Independent mortgage banks (IMBs) and mortgage subsidiaries of chartered banks realized a net gain of $3,738 on each loan they originated in the fourth quarter of 2020, according to new data from the Mortgage Bankers Association’s (MBA) Quarterly Mortgage Bankers Performance Report.
While that’s down from the near-record high of $5,535 per loan posted during the third quarter, that figure remains one of the strongest in history, per Marina Walsh, vice president of industry for the MBA.

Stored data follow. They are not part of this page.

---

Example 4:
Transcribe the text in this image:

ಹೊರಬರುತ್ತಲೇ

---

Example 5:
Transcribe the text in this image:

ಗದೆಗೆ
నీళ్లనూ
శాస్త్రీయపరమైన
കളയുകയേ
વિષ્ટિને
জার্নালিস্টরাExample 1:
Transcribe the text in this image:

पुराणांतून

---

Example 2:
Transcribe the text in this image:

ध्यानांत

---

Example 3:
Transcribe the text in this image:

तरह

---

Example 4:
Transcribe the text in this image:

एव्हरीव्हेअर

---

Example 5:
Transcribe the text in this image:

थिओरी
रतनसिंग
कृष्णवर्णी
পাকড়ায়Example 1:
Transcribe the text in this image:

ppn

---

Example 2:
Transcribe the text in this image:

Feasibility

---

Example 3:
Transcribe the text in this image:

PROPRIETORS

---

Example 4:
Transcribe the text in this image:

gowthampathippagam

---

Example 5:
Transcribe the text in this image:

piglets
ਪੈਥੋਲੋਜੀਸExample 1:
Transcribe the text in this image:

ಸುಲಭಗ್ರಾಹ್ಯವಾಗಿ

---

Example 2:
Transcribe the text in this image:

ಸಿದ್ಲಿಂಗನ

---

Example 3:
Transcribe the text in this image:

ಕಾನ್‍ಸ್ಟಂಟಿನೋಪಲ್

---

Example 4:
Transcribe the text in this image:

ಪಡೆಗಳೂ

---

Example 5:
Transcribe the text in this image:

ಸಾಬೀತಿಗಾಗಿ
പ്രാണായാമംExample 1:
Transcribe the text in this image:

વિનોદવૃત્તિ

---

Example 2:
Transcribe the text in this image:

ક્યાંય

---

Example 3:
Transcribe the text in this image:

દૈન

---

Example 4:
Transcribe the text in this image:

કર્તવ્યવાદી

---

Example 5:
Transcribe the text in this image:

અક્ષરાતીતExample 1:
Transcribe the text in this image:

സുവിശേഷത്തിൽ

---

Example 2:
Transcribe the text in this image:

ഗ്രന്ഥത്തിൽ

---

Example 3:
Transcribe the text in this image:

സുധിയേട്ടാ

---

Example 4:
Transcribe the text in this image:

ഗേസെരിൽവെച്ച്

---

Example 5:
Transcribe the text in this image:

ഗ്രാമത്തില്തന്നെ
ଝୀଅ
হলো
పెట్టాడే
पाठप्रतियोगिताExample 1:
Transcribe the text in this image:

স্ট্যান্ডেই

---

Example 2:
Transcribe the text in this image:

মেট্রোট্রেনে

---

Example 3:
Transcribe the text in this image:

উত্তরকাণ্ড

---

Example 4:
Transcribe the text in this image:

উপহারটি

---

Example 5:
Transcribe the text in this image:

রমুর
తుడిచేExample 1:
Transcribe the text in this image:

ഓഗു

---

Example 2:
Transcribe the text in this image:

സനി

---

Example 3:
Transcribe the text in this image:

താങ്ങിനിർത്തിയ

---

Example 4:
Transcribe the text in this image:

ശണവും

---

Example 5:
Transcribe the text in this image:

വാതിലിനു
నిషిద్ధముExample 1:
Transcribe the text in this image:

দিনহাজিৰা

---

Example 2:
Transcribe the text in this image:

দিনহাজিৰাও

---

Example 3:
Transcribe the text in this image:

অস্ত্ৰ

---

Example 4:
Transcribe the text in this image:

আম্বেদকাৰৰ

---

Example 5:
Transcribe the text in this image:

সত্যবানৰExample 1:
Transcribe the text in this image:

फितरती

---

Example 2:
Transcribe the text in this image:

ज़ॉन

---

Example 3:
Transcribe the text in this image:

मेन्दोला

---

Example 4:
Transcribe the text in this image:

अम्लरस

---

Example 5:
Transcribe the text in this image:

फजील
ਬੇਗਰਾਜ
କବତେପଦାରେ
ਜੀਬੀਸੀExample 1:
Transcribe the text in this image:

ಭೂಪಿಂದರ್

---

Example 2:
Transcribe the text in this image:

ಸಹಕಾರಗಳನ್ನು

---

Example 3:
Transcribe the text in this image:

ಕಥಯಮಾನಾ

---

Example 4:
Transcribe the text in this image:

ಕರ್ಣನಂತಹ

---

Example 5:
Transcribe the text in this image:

“Driven by strong borrower demand and a study-high in average loan balances, production volume for independent mortgage companies reached unprecedented heights, averaging close to $1.5 billion per company in the fourth quarter of 2020,” she said. “Net production profits were at their third-highest levels, surpassed only by last year’s second and third quarter.”
Average production volume per company, as Walsh noted, was reported at $1.47 billion, up from $1.34 billion per company in the third quarter. Companies were also able to fund more loans during the period with an average mortgage count of 5,049, up from 4,732 loans in the quarter prior.

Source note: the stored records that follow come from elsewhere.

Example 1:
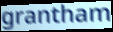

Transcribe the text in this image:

grantham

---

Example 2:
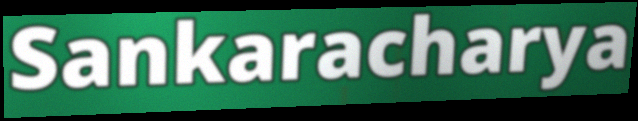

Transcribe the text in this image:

Sankaracharya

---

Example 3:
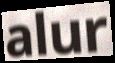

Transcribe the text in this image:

alur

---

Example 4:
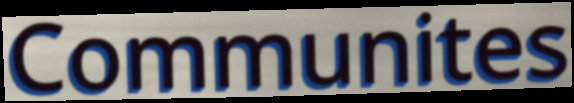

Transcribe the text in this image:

Communites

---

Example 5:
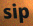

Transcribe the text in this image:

sip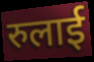
रुलाईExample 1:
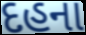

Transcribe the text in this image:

દહના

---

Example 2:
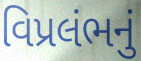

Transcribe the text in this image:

વિપ્રલંભનું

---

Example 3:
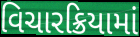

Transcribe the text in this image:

વિચારક્રિયામાં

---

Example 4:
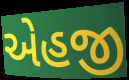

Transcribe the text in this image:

એહજી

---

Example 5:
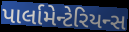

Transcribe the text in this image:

પાર્લામેન્ટેરિયન્સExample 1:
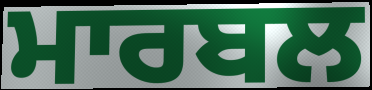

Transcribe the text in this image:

ਮਾਰਬਲ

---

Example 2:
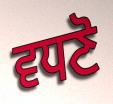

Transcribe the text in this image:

ਵਧਣੋ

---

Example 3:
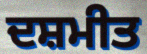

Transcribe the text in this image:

ਦਸ਼ਮੀਤ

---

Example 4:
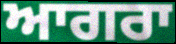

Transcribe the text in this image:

ਆਗਰਾ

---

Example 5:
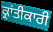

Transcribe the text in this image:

ਕ੍ਰਾਂਤੀਕਾਰੀ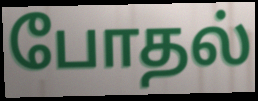
போதல்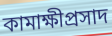
কামাক্ষীপ্রসাদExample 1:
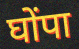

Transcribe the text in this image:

घोंपा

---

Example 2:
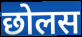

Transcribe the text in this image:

छोलस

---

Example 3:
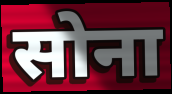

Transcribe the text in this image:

सोना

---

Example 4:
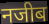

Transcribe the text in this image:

नजीब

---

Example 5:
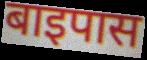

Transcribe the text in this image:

बाइपास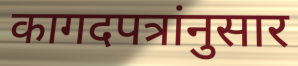
कागदपत्रांनुसार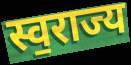
स्व॒राज्यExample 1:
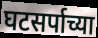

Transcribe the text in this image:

घटसर्पाच्या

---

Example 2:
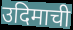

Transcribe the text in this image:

उदिमाची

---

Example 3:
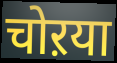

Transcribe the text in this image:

चोऱया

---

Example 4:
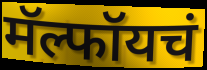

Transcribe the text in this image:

मॅल्फॉयचं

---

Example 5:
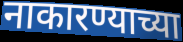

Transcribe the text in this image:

नाकारण्याच्याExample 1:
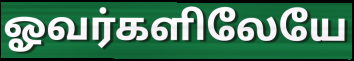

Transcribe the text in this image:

ஓவர்களிலேயே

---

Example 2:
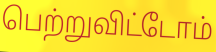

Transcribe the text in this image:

பெற்றுவிட்டோம்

Average pre-tax production profit in the fourth quarter came in at 137 basis points (bps), down from 203 bps in the third quarter but up from 46 bps year over year. Walsh observed that while production profits remained robust, secondary marketing income declined, falling to 346 bps in the fourth quarter from 394 in the third. On a per-loan basis, that translates to $9,655 per loan, down from $10,883 in the quarter prior.

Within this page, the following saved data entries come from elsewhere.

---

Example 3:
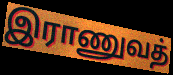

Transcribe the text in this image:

இராணுவத்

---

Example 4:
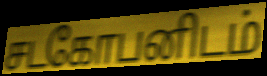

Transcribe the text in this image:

சடகோபனிடம்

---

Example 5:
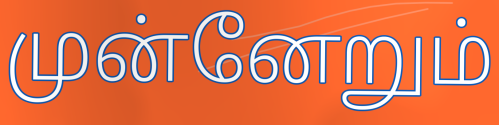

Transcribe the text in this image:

முன்னேறும்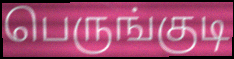
பெருங்குடி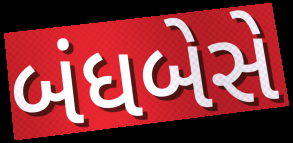
બંધબેસે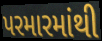
પરમારમાંથી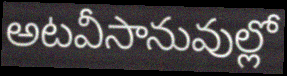
అటవీసానువుల్లో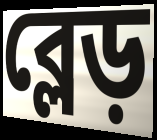
ব্লেড়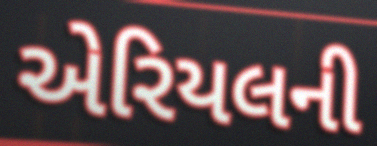
એરિયલની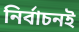
নির্বাচনই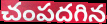
చంపదగినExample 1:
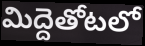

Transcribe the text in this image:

మిద్దెతోటలో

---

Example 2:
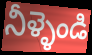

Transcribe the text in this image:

నీళ్ళెండి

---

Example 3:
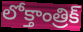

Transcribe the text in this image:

లోక్తాంత్రిక్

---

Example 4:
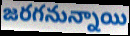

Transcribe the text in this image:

జరగనున్నాయి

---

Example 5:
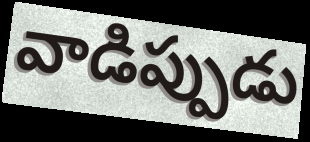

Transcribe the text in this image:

వాడిప్పుడు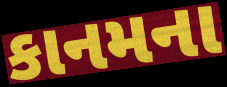
કાનમના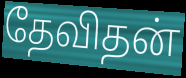
தேவிதன்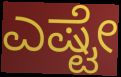
ಎಷ್ಟೇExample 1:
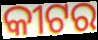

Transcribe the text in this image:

କୀଟର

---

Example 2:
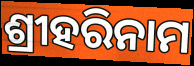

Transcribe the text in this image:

ଶ୍ରୀହରିନାମ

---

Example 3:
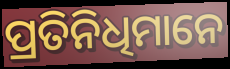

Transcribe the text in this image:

ପ୍ରତିନିଧିମାନେ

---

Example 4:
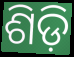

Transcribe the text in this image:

ଶିଡ଼ି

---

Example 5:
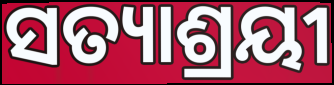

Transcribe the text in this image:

This resulted in a drop in overall production revenue, which fell to 421 bps in the fourth quarter, down from 475 bps in the third. Per loan, production revenues declined to from $12,987 in the third quarter to $11,676 in the fourth quarter.
And while higher loan volumes have traditionally meant lower per-loan costs, production expenses also rose for the second straight quarter, ending the fourth quarter at $7,938 per loan.
“Expenses rose by almost $500 per loan from the previous quarter, as personnel costs increased across sales, fulfillment, production support, and corporate overhead,” Walsh said.
Still, the period continued the streak of high profitability for independent lenders. Taking all business lines (production and servicing) into account, 95% of the companies assessed by the MBA reported pre-tax profits, down from 99% in the third.